Le maire de Ceuta, Juan Jesus Vivas, a affirmé que près de 100 migrants sont morts lors d'un passage chaotique de la frontière entre le Maroc et l'enclave nord-africaine de Ceuta la semaine dernière.
La crise a commencé le 30 juillet, quand environ 72 000 migrants ont tenté de franchir la frontière du Maroc vers Ceuta en une seule journée. Ce mouvement sans précédent a déclenché des tensions entre plusieurs États membres de l'UE, notamment l'Italie, qui a réagi en suspendant l'accord de Schengen avec l'Espagne. Dans le cadre du système Schengen, les voyages sans passeport sont autorisés entre les pays participants, mais l'Italie a invoqué une clause d'exception pour réintroduire les contrôles aux frontières pour les voyageurs en provenance d'Espagne.
Selon les rapports de l'ONG espagnole Caminando Fronteras, 141 personnes ont perdu la vie lors du passage de la frontière, avec 63 corps récupérés au Maroc et 78 à Ceuta. Cependant, Vivas a exprimé ses inquiétudes quant au manque de ressources de sécurité adéquates à Ceuta pour gérer un afflux aussi massif de migrants.
La situation de ces enfants est devenue un point central de la crise. Des rapports indiquent que des centaines de mineurs non accompagnés résident actuellement à Ceuta dans des conditions difficiles, manquant de nécessités de base telles que la nourriture, l'eau potable, un abri et un assainissement adéquat. Le gouvernement espagnol a introduit une loi d'immigration révisée en 2025 visant à redistribuer les mineurs non accompagnés à travers le pays dans les 15 jours suivant la fin de leurs dossiers.

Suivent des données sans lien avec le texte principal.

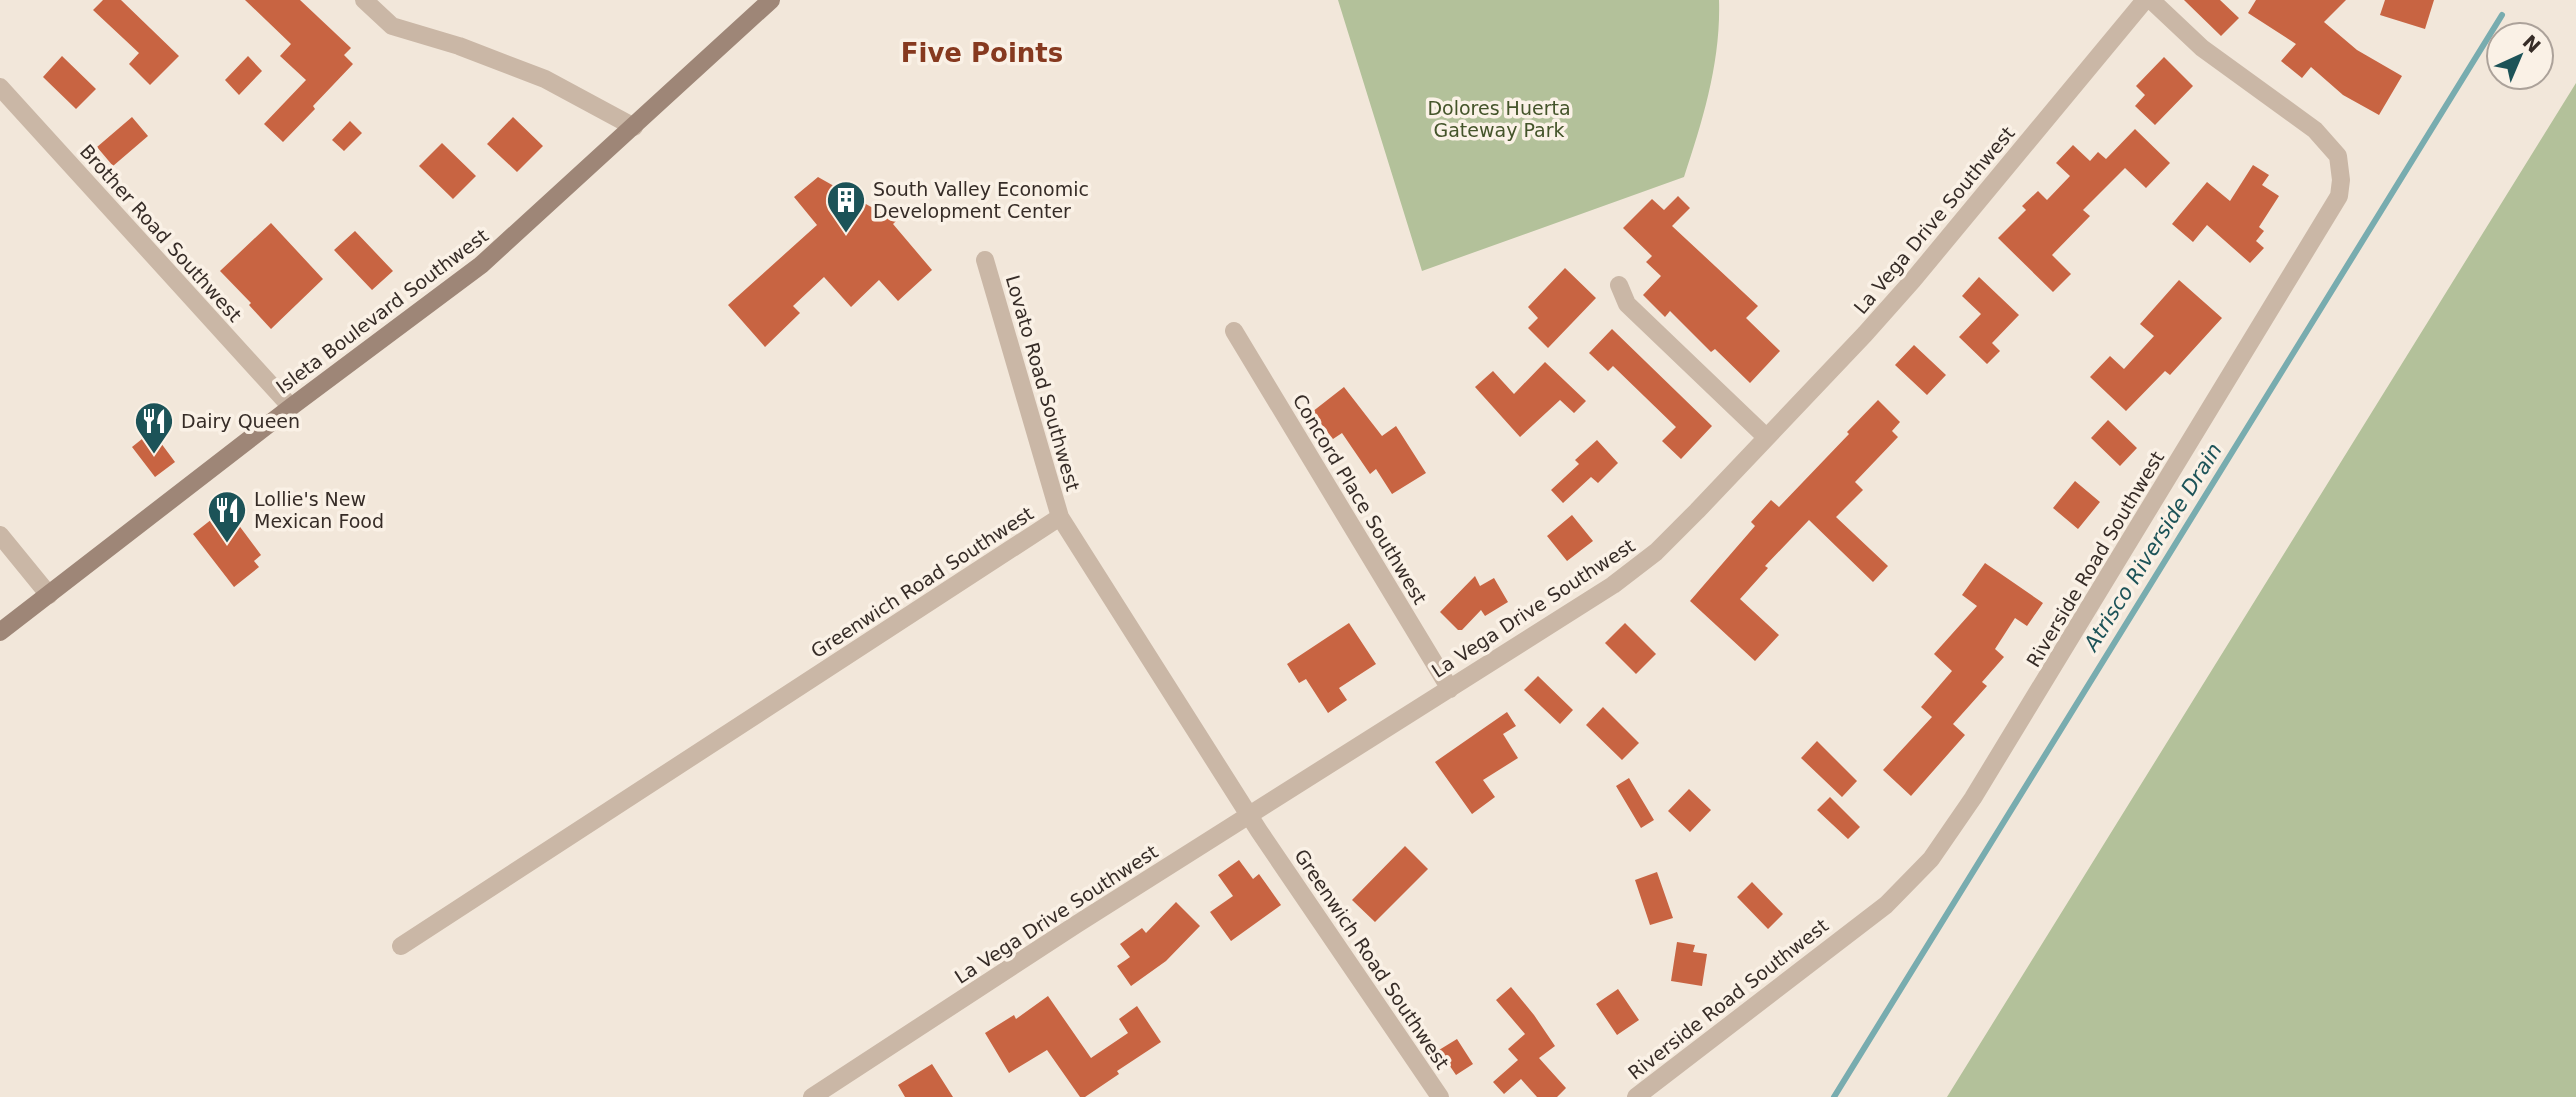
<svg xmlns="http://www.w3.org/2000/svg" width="2576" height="1097" font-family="'DejaVu Sans',sans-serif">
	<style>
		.green { fill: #b3c19a }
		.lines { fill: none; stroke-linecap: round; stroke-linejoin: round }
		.stream { stroke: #78acaf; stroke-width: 6 }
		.building { fill: #c86442 }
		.minor { stroke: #cab7a6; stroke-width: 18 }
		.secondary { stroke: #9e8677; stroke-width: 18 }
		.labels { text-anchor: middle; stroke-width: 7; stroke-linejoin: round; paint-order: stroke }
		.park-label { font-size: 19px; fill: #44542a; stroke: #faf1e6 }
		.poi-label { font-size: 19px; fill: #362c27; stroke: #faf1e6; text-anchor: start }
		.street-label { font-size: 19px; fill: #362c27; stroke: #faf1e6 }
		.water-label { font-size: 21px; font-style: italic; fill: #1c5358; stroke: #faf1e6 }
		.district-label { font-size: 26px; font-weight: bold; fill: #86391f; stroke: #faf1e6 }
	</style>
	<rect width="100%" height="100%" fill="#f2e7da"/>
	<!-- green -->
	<path class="green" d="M1338,0H1719C1721,61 1703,120 1684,177L1422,271Z
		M2576,83V1097H1947Z"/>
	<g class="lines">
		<!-- stream -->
		<path class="stream" d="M1834,1097L2502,15"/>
	</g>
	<!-- building -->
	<path class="building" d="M103,0H121L179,56L150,85L129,64L139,53L93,10Z
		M245,0H300L351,48L344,55L353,64L313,106L315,109L283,142L264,124L306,80L280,56L291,44Z
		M2184,0H2220L2239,18L2221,36Z
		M2256,0H2346L2324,22L2357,50L2402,76L2379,115L2343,95L2311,67L2302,78L2281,61L2296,44L2248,13Z
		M2385,0H2434L2425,29L2380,15Z
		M62,56L96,89L76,109L43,77Z
		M248,56L262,71L239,95L225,80Z
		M2164,57L2193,86L2155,125L2135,106L2145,95L2136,86Z
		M132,117L148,136L113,166L97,147Z
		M513,117L543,146L517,172L487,144Z
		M350,121L362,133L344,151L332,140Z
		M2135,129L2170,163L2146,188L2125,168L2083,210L2090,216L2052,255L2071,274L2053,292L1998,238L2026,210L2022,206L2038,191L2047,200L2070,176L2056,163L2073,145L2090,161L2098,152L2106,159Z
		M442,143L476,176L453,199L419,166Z
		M2253,165L2269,175L2262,185L2279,196L2259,227L2264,231L2256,241L2264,248L2250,263L2207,225L2193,242L2172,224L2207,182L2230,201Z
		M818,177L896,221L893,224L932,270L898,301L879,280L851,307L824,277L793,306L800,313L765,347L728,305L817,225L794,197Z
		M1678,196L1690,208L1672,226L1758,306L1746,318L1780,351L1750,383L1715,349L1711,352L1670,311L1665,317L1643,295L1661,276L1646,262L1652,256L1623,228L1652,199L1664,210Z
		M271,223L323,279L271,329L249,305L251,303L220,271Z
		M355,231L393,271L372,290L334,250Z
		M1565,268L1596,298L1548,348L1528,328L1538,318L1528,307Z
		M1979,277L2019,315L1992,343L2000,351L1987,364L1959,337L1981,314L1962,296Z
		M2179,280L2222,318L2170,375L2165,371L2126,411L2090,377L2110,356L2124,369L2154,336L2140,324Z
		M1612,329L1712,426L1681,459L1662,441L1676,427L1613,366L1608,371L1589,353Z
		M1914,345L1946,375L1927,395L1895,365Z
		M1545,362L1586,401L1574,413L1560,400L1520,437L1475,387L1493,371L1514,394Z
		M1344,387L1382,436L1396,426L1426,473L1392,494L1376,469L1370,474L1342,433L1333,439L1312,412Z
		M1878,400L1900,422L1892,431L1898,437L1855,482L1863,490L1836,517L1888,566L1873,582L1809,520L1765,566L1768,568L1740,599L1779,635L1755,661L1690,601L1755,526L1751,522L1771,500L1779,507L1849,434L1847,432Z
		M2108,420L2137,448L2120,466L2091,438Z
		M152,431L175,462L155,477L132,447Z
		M1597,440L1618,463L1598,483L1591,477L1563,503L1551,490L1579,464L1575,460Z
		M2075,481L2100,502L2078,529L2053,508Z
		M226,508L261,555L254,561L259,567L234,587L193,534Z
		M1572,515L1593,541L1567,561L1547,536Z
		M1985,563L2043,603L2027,626L2015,618L1995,649L2004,657L1982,682L1987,686L1953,724L1965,735L1911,796L1883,770L1932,717L1921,707L1952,671L1934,654L1977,606L1962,595Z
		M1475,576L1480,586L1494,578L1508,602L1485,616L1481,610L1462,630H1458L1440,612Z
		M1349,623L1376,664L1339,688L1347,700L1328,713L1306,679L1299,683L1287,664Z
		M1625,623L1656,654L1636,674L1605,643Z
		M1538,676L1573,710L1560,724L1524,690Z
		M1603,707L1639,743L1622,760L1586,725Z
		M1507,712L1516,726L1503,734L1518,758L1483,780L1495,797L1472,814L1435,762Z
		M1817,741L1857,781L1842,797L1801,758Z
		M1629,778L1654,820L1641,828L1616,786Z
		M1689,789L1711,810L1690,832L1668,811Z
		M1830,797L1860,827L1848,839L1817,810Z
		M1405,846L1428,869L1375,922L1352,900Z
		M1239,860L1253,879L1259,874L1281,905L1231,941L1210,912L1233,896L1218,875Z
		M1657,872L1673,918L1650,925L1635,880Z
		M1752,882L1783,914L1768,929L1737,897Z
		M1176,902L1200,926L1166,961L1131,986L1117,966L1130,957L1120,944L1142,928L1146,933Z
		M1677,942L1695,945L1693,952L1707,954L1702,986L1671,981Z
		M1511,987L1534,1015L1555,1046L1539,1058L1566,1088L1557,1097H1537L1521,1079L1504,1094L1493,1082L1518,1060L1508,1049L1525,1034L1496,1000Z
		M1618,989L1639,1020L1617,1035L1596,1004Z
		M1048,996L1091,1058L1128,1033L1119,1019L1137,1006L1161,1042L1117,1071L1119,1074L1085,1097H1080L1047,1050L1009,1073L985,1033L1014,1015L1016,1019Z
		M1457,1039L1473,1064L1456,1075L1439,1050Z
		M932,1064L953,1097H905L898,1085Z"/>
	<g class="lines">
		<!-- minor -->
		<path class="minor" d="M364,0L392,26L459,46L545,79L634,127
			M0,87L291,407
			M985,260L1060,517L1259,831L1440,1097
			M1619,285L1627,304L1766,437
			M1234,331L1450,689
			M0,535L49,595
			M401,946L1060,517
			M812,1097L1077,924L1613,585L1656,552L1697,511L1865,334L1913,280L2145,0
			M1636,1097L1886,905L1931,859L1973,798L2339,196L2341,180L2338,156L2315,130L2202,48L2151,0"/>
		<!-- secondary -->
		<path class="secondary" d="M0,632L291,407L481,265L771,0"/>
	</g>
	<!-- icons -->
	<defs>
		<g id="building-pin" transform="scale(2.0125)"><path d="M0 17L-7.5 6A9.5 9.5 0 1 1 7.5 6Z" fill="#1c5358" stroke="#faf1e6"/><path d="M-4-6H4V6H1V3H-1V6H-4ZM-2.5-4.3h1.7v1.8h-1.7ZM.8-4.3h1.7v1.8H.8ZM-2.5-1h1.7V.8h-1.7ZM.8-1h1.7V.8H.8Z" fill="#fff"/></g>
		<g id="restaurant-pin" transform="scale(2.0125)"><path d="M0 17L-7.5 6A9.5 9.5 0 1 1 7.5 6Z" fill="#1c5358" stroke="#faf1e6"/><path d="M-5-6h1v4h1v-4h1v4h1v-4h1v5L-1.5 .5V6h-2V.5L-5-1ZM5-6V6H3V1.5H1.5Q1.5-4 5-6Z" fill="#fff"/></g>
	</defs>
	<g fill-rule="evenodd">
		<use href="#building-pin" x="846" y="200"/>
		<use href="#restaurant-pin" x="154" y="421"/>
		<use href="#restaurant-pin" x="227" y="510"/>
	</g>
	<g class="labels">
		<!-- park labels -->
		<g class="park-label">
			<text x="1499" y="115">Dolores Huerta<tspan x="1499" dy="22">Gateway Park</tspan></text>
		</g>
		<!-- poi labels -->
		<g class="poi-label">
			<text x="873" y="196">South Valley Economic<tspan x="873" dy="22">Development Center</tspan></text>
			<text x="181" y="428">Dairy Queen</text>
			<text x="254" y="506">Lollie's New<tspan x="254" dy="22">Mexican Food</tspan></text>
		</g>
		<!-- street labels -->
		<g class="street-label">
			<text transform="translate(1934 220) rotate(-50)" y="7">La Vega Drive Southwest</text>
			<text transform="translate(161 233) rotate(48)" y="7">Brother Road Southwest</text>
			<text transform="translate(382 311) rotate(-37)" y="7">Isleta Boulevard Southwest</text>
			<text transform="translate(1043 383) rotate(74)" y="7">Lovato Road Southwest</text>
			<text transform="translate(1360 499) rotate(59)" y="7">Concord Place Southwest</text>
			<text transform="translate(2095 559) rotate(-59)" y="7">Riverside Road Southwest</text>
			<text transform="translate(922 582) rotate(-33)" y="7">Greenwich Road Southwest</text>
			<text transform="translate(1533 608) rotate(-33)" y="7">La Vega Drive Southwest</text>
			<text transform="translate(1056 914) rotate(-33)" y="7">La Vega Drive Southwest</text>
			<text transform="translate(1372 959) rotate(56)" y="7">Greenwich Road Southwest</text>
			<text transform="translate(1728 999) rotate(-38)" y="7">Riverside Road Southwest</text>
		</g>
		<!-- water labels -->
		<g class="water-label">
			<text transform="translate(2153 547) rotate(-58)" y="7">Atrisco Riverside Drain</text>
		</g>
		<!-- district labels -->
		<g class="district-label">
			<text x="982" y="62">Five Points</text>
		</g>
	</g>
	<!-- north arrow -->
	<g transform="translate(2520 56) rotate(44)"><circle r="33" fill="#faf1e6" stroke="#aca29a" stroke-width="2"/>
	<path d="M0-5L12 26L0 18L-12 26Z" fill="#1c5358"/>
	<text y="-10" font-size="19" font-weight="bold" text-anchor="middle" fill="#362c27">N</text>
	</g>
</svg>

Malgré cela, le gouvernement socialiste espagnol a insisté sur le fait que toutes les régions doivent respecter la loi, avertissant que le respect est obligatoire. Le conflit entre l'Espagne et l'Italie s'est aggravé après la mise en œuvre de contrôles frontaliers mutuels. À partir de samedi, l'Espagne a commencé à vérifier les passeports, la nationalité et les informations sur les visas des voyageurs italiens arrivant par avion ou par mer. Ces contrôles devraient se poursuivre jusqu'au 7 septembre. Le gouvernement espagnol a déclaré que les mesures sont une réponse directe à la décision de l'Italie de suspendre les règles de Schengen pour les ressortissants de pays tiers arrivant d'Espagne.
Le gouvernement espagnol a fait valoir que les mesures prises par l'Italie étaient injustifiées, discriminatoires et contraires aux intérêts de l'Union européenne. Ils ont également souligné que la majorité des 72 000 migrants qui sont entrés à Ceuta étaient déjà retournés au Maroc en quelques jours, aucun n'ayant atteint le continent européen. Le gouvernement italien, dirigé par le Premier ministre Giorgia Meloni, a défendu sa décision, affirmant qu'il était nécessaire en raison de la menace perçue posée par la crise de Ceuta.
Le gouvernement italien a précisé que les contrôles aux frontières concernent principalement les ressortissants de pays tiers et non les citoyens de l'UE, bien que l'impact sur le tourisme et les voyages ait suscité des inquiétudes parmi les représentants de l'industrie.
Le gouvernement espagnol a réitéré son engagement à trouver des solutions qui garantissent la sécurité et le bien-être de ces personnes vulnérables, tout en s'attaquant aux implications plus larges des mesures de contrôle aux frontières imposées par l'Espagne et l'Italie.L'issue de cette impasse diplomatique et les mesures ultérieures prises par les deux gouvernements façonneront probablement les futures politiques en matière de migration et de gestion des frontières au sein de l'UE.